Selected passage:
□ □ □ □ □ □ □

[Users] IB topology config and polling state

Weiny, Ira ira.weiny at intel.com
Mon Oct 12 22:14:27 PDT 2015


German,

Do you have any documentation on the HP blade system?  And the switch which is in that system?

I have to admit I have not followed everything in this thread regarding your configuration but it seems like you have some mellanox switches connected into an HP chassis which has both a switch and blades with qib (Truescale) cards.

The connection from the mellanox switch to the “HP chassis switch” is linkup (active) but the connections to the individual qib HCAs are not even linkup.

Is that a correct summary of the problem?

If so here are some questions:


1)      What type of switch is in the HP chassis?

2)      Do you have console access or http access to that switch?

3)      Does that switch have an SM in it?

4)      What version of the kernel are you running with the qib cards?

a.       I assume you are using the qib driver in that kernel.

At some point Hal spoke of “LLR being a Mellanox thing”  Was that to solve the problem of connecting the “HP switch” to the Mellanox switch?

I would like it if you could verify that the

/usr/sbin/truescale-serdes.cmds

Is being run?

Also what version of libipathverbs do you have?

Ira

From: users-bounces at lists.openfabrics.org [mailto:users-bounces at lists.openfabrics.org] On Behalf Of Weiny, Ira
Sent: Wednesday, October 07, 2015 1:31 PM
To: Hal Rosenstock; German Anders
Cc: users at lists.openfabrics.org
Subject: Re: [Users] IB topology config and polling state

Agree with Hal here.

I’m not familiar with those blades/switches.  I’ll ask around.

Ira

From: Hal Rosenstock [mailto:hal.rosenstock at gmail.com]
Sent: Wednesday, October 07, 2015 1:26 PM
To: German Anders
Cc: Weiny, Ira; users at lists.openfabrics.org<mailto:users at lists.openfabrics.org>
Subject: Re: [Users] IB topology config and polling state

That's the gateway to the switch in the enclosure. It's the internal connectivity in the blade enclosure that's (physically) broken.

On Wed, Oct 7, 2015 at 4:24 PM, German Anders <ganders at despegar.com<mailto:ganders at despegar.com>> wrote:
cabled
the blade it's:

vendid=0x2c9
devid=0xbd36
sysimgguid=0x2c902004b0918
switchguid=0x2c902004b0918(2c902004b0918)
Switch    32 "S-0002c902004b0918"        # "Infiniscale-IV Mellanox Technologies" base port 0 lid 29 lmc 0
[1]    "S-e41d2d030031e9c1"[9]        # "MF0;GWIB01:SX6036G/U1" lid 24 4xQDR

German

2015-10-07 17:21 GMT-03:00 Hal Rosenstock <hal.rosenstock at gmail.com<mailto:hal.rosenstock at gmail.com>>:
What are those HCAs cabled to or is it internal to the blade enclosure ?

□ □ □ □ □ □ □

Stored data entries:
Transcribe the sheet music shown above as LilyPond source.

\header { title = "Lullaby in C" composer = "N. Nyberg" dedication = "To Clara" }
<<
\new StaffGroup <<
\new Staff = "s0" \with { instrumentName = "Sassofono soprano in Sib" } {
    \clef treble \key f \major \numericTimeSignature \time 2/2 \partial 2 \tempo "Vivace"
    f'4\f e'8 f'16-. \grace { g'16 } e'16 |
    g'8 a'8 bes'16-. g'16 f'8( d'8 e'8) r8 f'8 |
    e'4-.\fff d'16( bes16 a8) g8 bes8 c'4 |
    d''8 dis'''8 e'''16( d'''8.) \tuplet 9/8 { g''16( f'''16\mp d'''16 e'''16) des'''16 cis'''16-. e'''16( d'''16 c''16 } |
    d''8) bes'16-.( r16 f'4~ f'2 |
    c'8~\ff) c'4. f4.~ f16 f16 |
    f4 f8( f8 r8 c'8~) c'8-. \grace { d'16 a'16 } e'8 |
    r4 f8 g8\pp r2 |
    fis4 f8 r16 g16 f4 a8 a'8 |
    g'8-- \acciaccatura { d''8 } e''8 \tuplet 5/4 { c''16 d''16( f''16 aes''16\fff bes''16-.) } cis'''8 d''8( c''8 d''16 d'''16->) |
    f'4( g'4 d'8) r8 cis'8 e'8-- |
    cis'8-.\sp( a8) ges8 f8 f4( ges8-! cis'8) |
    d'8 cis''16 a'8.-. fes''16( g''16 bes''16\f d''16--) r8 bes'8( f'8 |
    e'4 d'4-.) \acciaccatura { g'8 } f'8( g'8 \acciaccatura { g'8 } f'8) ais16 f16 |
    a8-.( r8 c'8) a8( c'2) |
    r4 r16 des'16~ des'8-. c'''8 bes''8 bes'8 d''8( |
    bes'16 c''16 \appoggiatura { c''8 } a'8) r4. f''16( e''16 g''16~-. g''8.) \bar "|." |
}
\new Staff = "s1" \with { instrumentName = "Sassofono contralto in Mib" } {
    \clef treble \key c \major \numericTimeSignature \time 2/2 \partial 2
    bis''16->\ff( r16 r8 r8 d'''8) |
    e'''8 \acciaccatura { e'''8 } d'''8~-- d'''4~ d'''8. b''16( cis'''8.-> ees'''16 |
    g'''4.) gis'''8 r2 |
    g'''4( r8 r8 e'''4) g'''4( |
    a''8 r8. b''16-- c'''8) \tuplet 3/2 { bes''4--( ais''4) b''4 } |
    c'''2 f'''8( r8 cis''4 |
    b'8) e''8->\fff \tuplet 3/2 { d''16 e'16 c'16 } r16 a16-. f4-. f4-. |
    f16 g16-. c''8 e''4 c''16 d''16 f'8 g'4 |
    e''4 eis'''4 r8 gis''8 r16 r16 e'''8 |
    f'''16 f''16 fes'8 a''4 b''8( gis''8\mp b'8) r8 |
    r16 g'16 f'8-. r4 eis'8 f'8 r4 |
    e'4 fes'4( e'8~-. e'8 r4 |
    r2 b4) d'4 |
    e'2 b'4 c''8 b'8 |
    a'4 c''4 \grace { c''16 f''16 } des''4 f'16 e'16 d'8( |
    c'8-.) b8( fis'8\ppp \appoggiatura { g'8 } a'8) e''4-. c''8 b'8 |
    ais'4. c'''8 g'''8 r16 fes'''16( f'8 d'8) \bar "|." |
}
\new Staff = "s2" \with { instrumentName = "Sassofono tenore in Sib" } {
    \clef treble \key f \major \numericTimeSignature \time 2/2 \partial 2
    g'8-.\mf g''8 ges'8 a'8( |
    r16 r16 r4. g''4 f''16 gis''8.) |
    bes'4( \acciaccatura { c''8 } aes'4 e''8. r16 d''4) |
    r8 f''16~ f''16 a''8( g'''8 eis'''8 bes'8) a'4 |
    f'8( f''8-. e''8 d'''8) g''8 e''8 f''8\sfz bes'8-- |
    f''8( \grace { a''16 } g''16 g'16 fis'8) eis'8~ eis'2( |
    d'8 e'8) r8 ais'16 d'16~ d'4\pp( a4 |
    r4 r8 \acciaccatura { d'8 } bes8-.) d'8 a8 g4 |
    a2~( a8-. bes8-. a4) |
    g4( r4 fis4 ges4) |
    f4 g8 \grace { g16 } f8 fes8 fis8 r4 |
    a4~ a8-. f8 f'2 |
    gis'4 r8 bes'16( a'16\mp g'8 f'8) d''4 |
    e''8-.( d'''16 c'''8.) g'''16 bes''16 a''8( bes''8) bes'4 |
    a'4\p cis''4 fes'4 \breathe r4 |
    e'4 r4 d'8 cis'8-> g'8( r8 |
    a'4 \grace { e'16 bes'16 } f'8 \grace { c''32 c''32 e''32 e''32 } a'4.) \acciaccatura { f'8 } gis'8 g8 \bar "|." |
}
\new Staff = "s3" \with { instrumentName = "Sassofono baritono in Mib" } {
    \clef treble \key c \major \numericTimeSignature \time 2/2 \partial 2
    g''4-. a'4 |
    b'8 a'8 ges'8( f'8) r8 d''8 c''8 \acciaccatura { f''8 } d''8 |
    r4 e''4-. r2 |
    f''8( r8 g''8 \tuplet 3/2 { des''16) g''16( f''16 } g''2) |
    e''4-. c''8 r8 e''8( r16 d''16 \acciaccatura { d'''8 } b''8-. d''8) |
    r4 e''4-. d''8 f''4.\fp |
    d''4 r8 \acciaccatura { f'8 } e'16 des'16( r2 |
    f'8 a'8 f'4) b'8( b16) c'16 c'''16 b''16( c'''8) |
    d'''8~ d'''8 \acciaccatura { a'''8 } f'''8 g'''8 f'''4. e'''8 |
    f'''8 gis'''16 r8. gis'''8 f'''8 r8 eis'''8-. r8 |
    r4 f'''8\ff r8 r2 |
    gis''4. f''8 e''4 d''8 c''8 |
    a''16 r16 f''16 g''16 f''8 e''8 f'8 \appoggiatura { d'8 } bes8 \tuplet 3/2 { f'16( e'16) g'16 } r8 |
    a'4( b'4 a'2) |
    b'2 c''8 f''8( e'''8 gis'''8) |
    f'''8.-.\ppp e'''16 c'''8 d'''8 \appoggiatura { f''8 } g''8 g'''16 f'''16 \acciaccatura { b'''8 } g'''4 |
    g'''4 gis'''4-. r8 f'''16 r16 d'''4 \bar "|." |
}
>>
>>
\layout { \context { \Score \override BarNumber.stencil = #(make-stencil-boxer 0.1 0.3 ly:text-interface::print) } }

□ □ □ □ □ □ □

Problem 1:
In the IB topology thread, which file does Ira ask German to confirm is being run?
Problem 2:
Print the IB topology thread from "If so here are" up to and including "the Mellanox switch?".
Draw only on the IB topology thread.

Correct result 1:
/usr/sbin/truescale-serdes.cmds

Correct result 2:
If so here are some questions:


1)      What type of switch is in the HP chassis?

2)      Do you have console access or http access to that switch?

3)      Does that switch have an SM in it?

4)      What version of the kernel are you running with the qib cards?

a.       I assume you are using the qib driver in that kernel.

At some point Hal spoke of “LLR being a Mellanox thing”  Was that to solve the problem of connecting the “HP switch” to the Mellanox switch?